WORK REQUIRED: Convert the data below into a JSON list of strings with one string per line, beginning at the start of the data and ending after the line that contains "Reading left to right, extract". Leave out blank lines and the pictures.

DATA FOR REVIEW below:

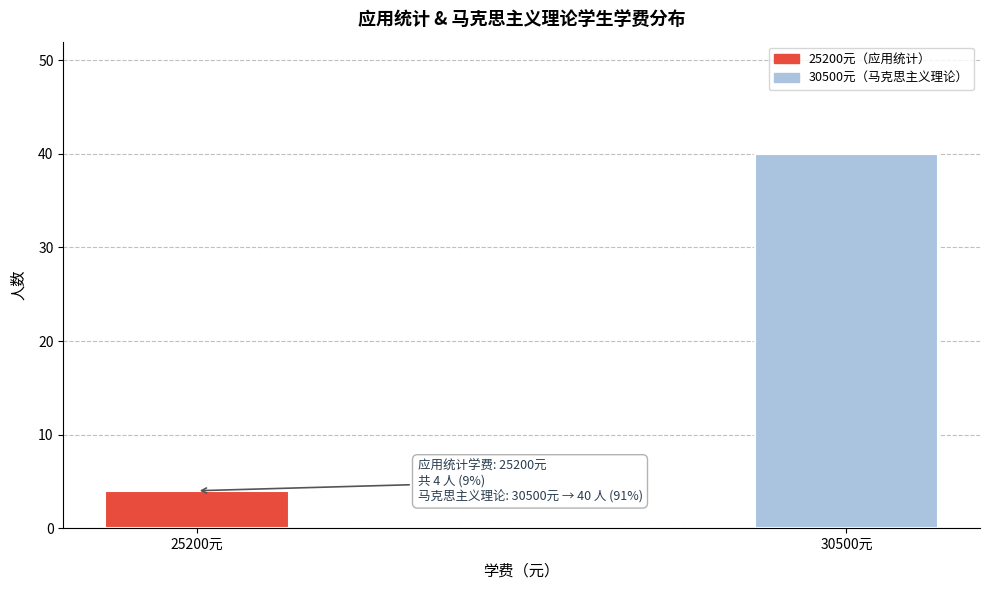

Reading left to right, what are all the values shown in this chart?

25200元=4	30500元=40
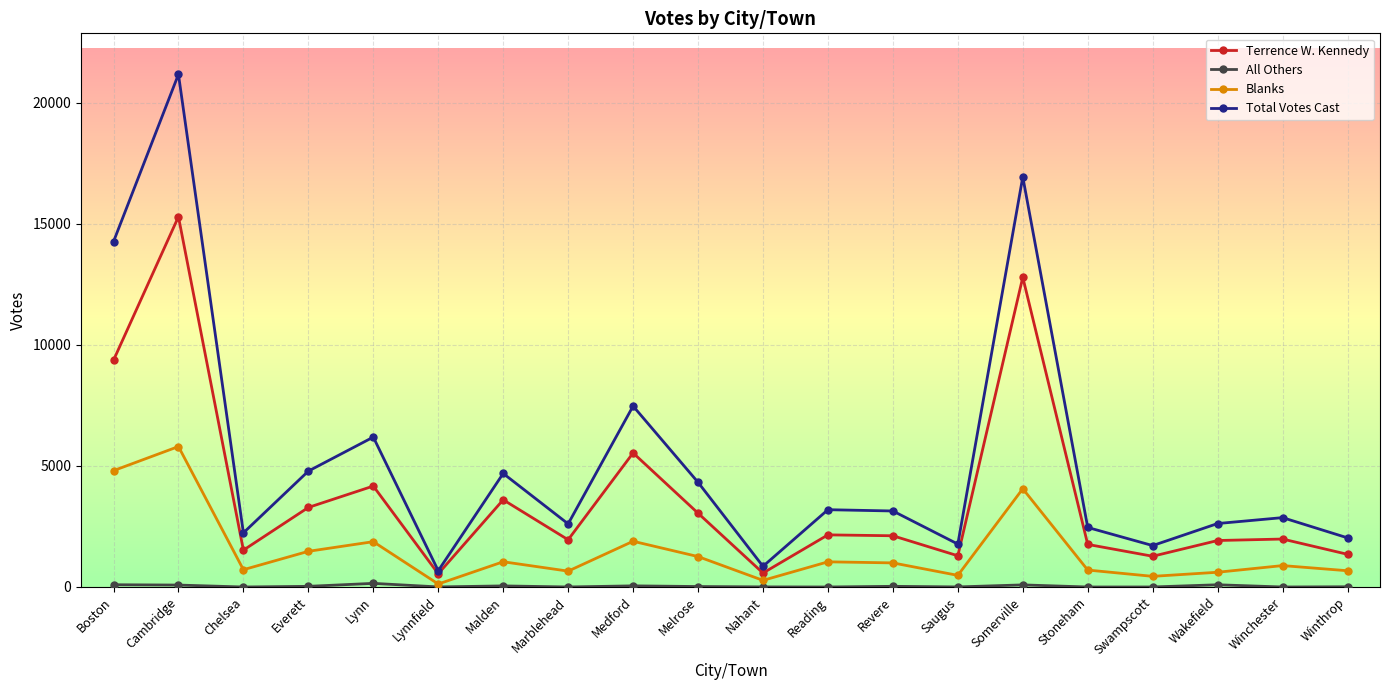

What is the difference between the second highest and minimum values in the Terrence W. Kennedy series?

12240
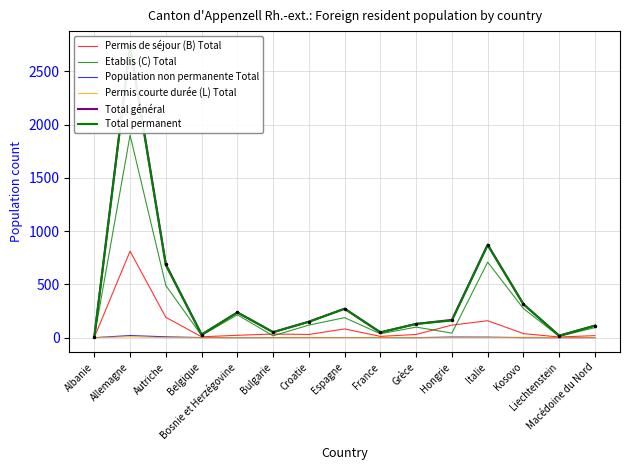

Between Bosnie et Herzégovine and Espagne, which series saw the biggest shift?

Permis de séjour (B) Total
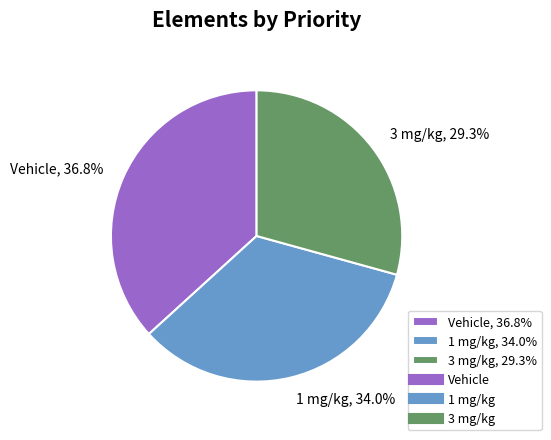

To the nearest percent, what is the difference between the largest and smallest slice percentages?

7%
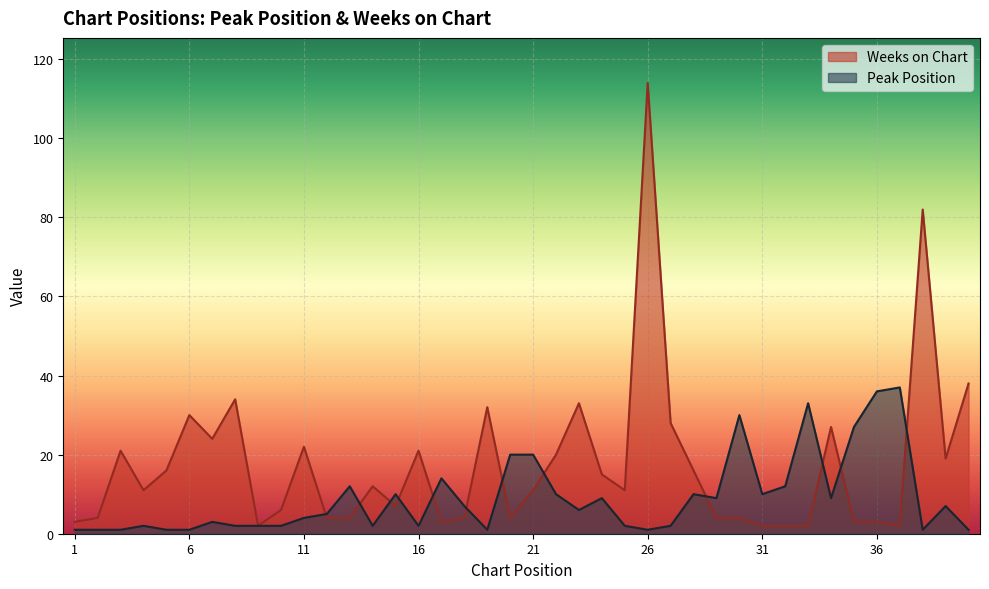

Reading left to right, what are all the values shown in this chart?

Peak Position: 1=1	2=1	3=1	4=2	5=1	6=1	7=3	8=2	9=2	10=2	11=4	12=5	13=12	14=2	15=10	16=2	17=14	18=7	19=1	20=20	21=20	22=10	23=6	24=9	25=2	26=1	27=2	28=10	29=9	30=30	31=10	32=12	33=33	34=9	35=27	36=36	37=37	38=1	39=7	40=1
Weeks on Chart: 1=3	2=4	3=21	4=11	5=16	6=30	7=24	8=34	9=2	10=6	11=22	12=4	13=4	14=12	15=7	16=21	17=3	18=4	19=32	20=4	21=11	22=20	23=33	24=15	25=11	26=114	27=28	28=16	29=4	30=4	31=2	32=2	33=2	34=27	35=3	36=3	37=2	38=82	39=19	40=38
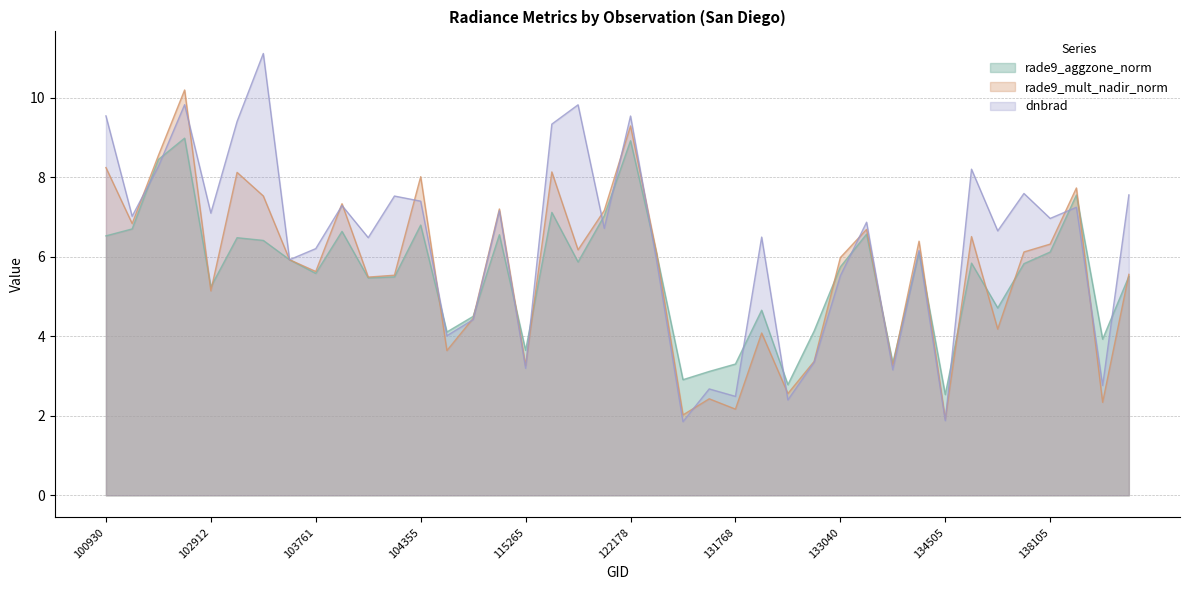

What is the greatest value displayed?

11.1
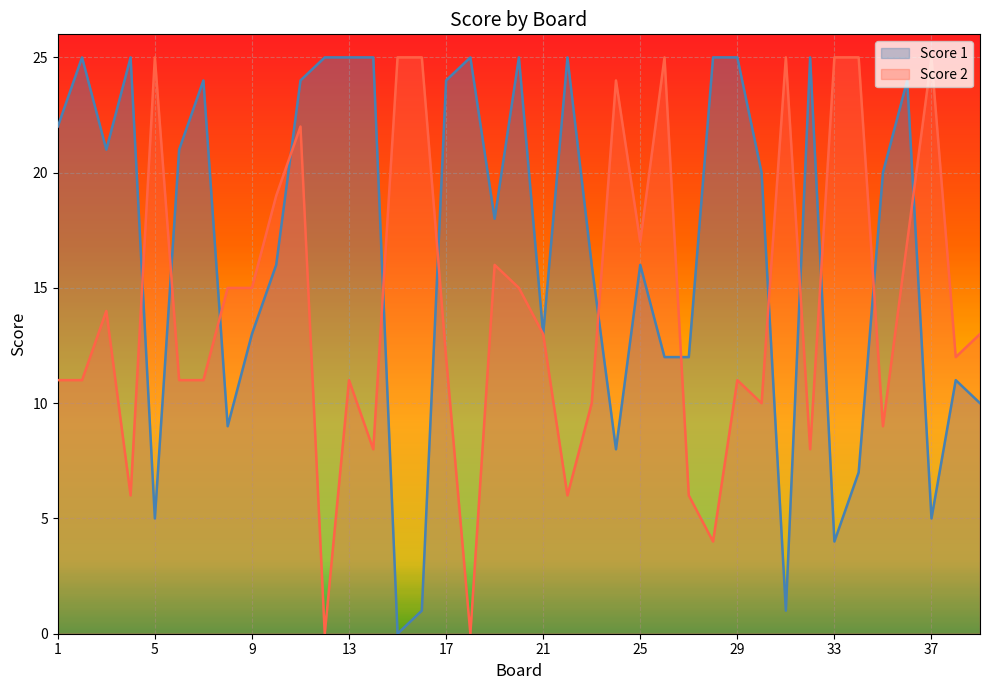

Reading left to right, extract all data points from this chart.

Score 1: 1=22	2=25	3=21	4=25	5=5	6=21	7=24	8=9	9=13	10=16	11=24	12=25	13=25	14=25	15=0	16=1	17=24	18=25	19=18	20=25	21=13	22=25	23=16	24=8	25=16	26=12	27=12	28=25	29=25	30=20	31=1	32=25	33=4	34=7	35=20	36=24	37=5	38=11	39=10
Score 2: 1=11	2=11	3=14	4=6	5=25	6=11	7=11	8=15	9=15	10=19	11=22	12=0	13=11	14=8	15=25	16=25	17=12	18=0	19=16	20=15	21=13	22=6	23=10	24=24	25=17	26=25	27=6	28=4	29=11	30=10	31=25	32=8	33=25	34=25	35=9	36=17	37=25	38=12	39=13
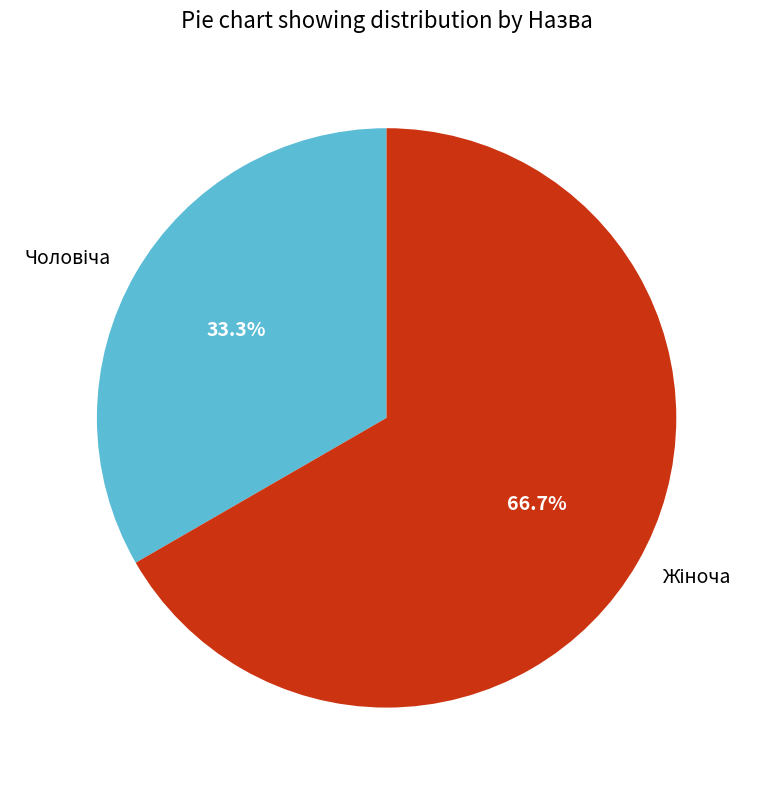

What is the change in value from Чоловіча to Жіноча?

+1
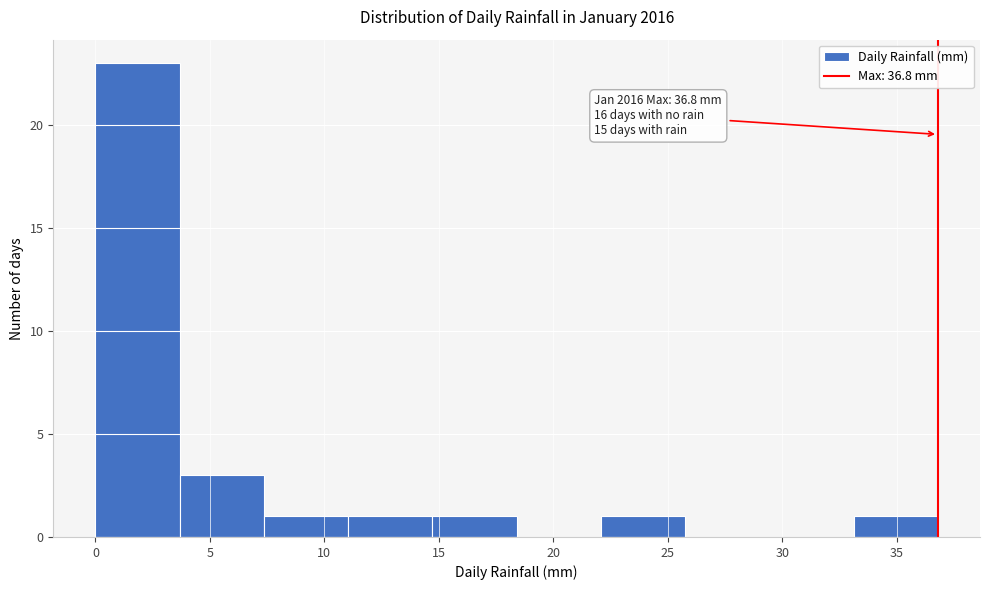

Over which range of the x-axis is the bar tallest?

0.0 to 3.5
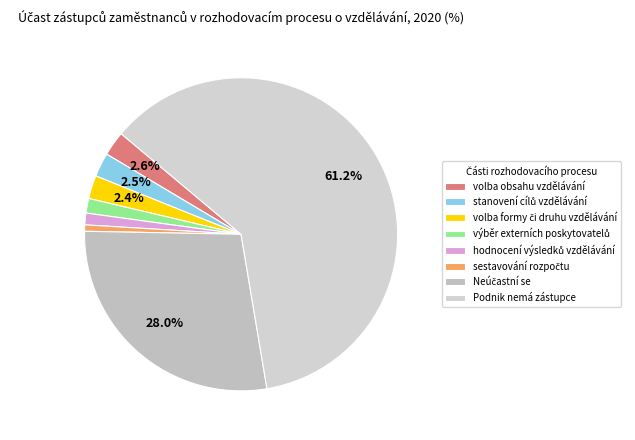

Rank the categories by value from highest to lowest.

Podnik nemá zástupce, Neúčastní se, volba obsahu vzdělávání, stanovení cílů vzdělávání, volba formy či druhu vzdělávání, výběr externích poskytovatelů, hodnocení výsledků vzdělávání, sestavování rozpočtu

End of DATA FOR REVIEW.

ANSWER AREA:
[
  "Reading left to right, what are all the values shown in this chart?",
  "25200元=4\t30500元=40",
  "What is the difference between the second highest and minimum values in the Terrence W. Kennedy series?",
  "12240",
  "Between Bosnie et Herzégovine and Espagne, which series saw the biggest shift?",
  "Permis de séjour (B) Total",
  "To the nearest percent, what is the difference between the largest and smallest slice percentages?",
  "7%",
  "Reading left to right, what are all the values shown in this chart?",
  "Peak Position: 1=1\t2=1\t3=1\t4=2\t5=1\t6=1\t7=3\t8=2\t9=2\t10=2\t11=4\t12=5\t13=12\t14=2\t15=10\t16=2\t17=14\t18=7\t19=1\t20=20\t21=20\t22=10\t23=6\t24=9\t25=2\t26=1\t27=2\t28=10\t29=9\t30=30\t31=10\t32=12\t33=33\t34=9\t35=27\t36=36\t37=37\t38=1\t39=7\t40=1",
  "Weeks on Chart: 1=3\t2=4\t3=21\t4=11\t5=16\t6=30\t7=24\t8=34\t9=2\t10=6\t11=22\t12=4\t13=4\t14=12\t15=7\t16=21\t17=3\t18=4\t19=32\t20=4\t21=11\t22=20\t23=33\t24=15\t25=11\t26=114\t27=28\t28=16\t29=4\t30=4\t31=2\t32=2\t33=2\t34=27\t35=3\t36=3\t37=2\t38=82\t39=19\t40=38",
  "What is the greatest value displayed?",
  "11.1",
  "Reading left to right, extract all data points from this chart."
]